- _MATERIAL FOR THIS TASK_
========================
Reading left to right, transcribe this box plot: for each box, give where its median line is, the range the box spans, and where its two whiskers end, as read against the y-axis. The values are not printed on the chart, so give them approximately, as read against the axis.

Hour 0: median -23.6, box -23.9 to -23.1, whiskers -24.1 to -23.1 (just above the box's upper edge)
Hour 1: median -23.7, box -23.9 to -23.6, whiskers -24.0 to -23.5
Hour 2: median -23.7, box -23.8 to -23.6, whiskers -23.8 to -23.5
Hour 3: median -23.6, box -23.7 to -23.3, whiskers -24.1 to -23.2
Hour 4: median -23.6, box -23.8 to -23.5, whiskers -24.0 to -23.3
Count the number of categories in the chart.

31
========================
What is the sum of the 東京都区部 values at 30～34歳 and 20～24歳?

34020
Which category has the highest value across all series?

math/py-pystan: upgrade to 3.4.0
========================
- _TASK STATEMENT_
Gather every line of the entries above that contains the word "chart" and list those lines.

- _REPLY TO THE TASK_
Reading left to right, transcribe this box plot: for each box, give where its median line is, the range the box spans, and where its two whiskers end, as read against the y-axis. The values are not printed on the chart, so give them approximately, as read against the axis.
Count the number of categories in the chart.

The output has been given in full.